When the crew returns to the control room, they establish communications with Ida. They inform her there is no way to rescue the two of them. Ida understands and informs them the Doctor apparently has fallen to his death. Rose is distraught at first, then in denial. Zack orders everyone to the rocket to escape. Rose declares she is staying. She will not count the Doctor out. Zack order Danny and Toby to sedate Rose and put her on the ship. As they make their way there, the Ood start to awaken. They leave Sabctuary just in time to avoid another rampage.

Below the planet, the Doctor awakens to find the face shield of his helmet broken, yet he can still breathe. He goes exploring the connecting tunnel and discovers and giant, bestial demon chained in a pit. It’s about the best CGI I’ve seen on a television episode period. The Doctor tries to communicate with it, but soo realizes it is just the body. The spirit has gone somewhere else. By examining the drawings on the surrounding walls, he concludes the Beast’s jailer put him here as the perfect prison. If it ever escaped, it would have smashed the controls leading out of the tunnel and eliminated the gravitational field, pulling itself into the black hole. The Doctor grabs a large rock to smash the controls himself, then pauses. He’ll be killing Rose if he does this.

Rose awakens on the rocket furious and demanding to be returned. T’s too late for that, much to “Toby‘s“ delight. The Beast has hitched a ride in his body and I headed to Earth. On the Planet, the Doctor rationalizes that he knows enough about Rose to have faith she’ll she through the ruse and smashes the controls. The Beast writhes in agony, the cavern begins falling apart, and the gravitational fil drops.
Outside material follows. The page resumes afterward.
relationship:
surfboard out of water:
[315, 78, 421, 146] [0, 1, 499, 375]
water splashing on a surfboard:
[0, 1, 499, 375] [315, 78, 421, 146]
The planet begins hurtling towards the black hole. The Doctor’s faith is justified. As the rocket gets caught in the pull of the black hole, she ralizes they had been allowed to escape. Toby becomes possessed yet again as the Beast’s spirit rages aganst being trapped. Knowing they are dead anyway, Rose blows a hole in the ship with a nearby gun and unfastens Toby’s seatbelt. He is sucked screaming into the black hole. Zack raises a blast shield as they resign themselves to the same fate.

Alas, ’tis not to be. The Doctor stumbles across the TARDIS in one piece down below, rescues an oxygen starved Ida, and uses the TARDIS’ tractor beam to hall the rocket to safety. Black holes, after all, were invented by Time Lords. He had Rose have their near tearful reunion (at least on her part) and the Doctor playfully warns about human curiosity even though he knows it won’t do the slightest bit of good.

This might very well be my favorite episode of the series. I get a bit uncomfy when shows that are not overtly religious delve into issues of god and evil, faith and reason, but I thought this was engaging. The doctor’s running theme that the idea of the Devil was scary enough to give “him” power, I kept running the famous quote from The Usual Suspects in my mind: “The greatest trick the Devil ever played was convincing people he doesn’t exist.” I liked the idea that the Doctor wasn’t bothered about leaving the Beast’s true identity to faith. He doesn’t know what it was, but if he had all the answers, he’d have to stop traveling. That’s a positive and correct view of faith. When you have all the answers, you are in your final destination, either heaven or…well, you know.

I can’t gush enough about the effects. Somehow I suspect American network executives would never have allowed some a beast like that on television. It conformed to every image of Satan you have plus some. I was impressed they can get away with it in the family hour of the BBC as well. Good stuff.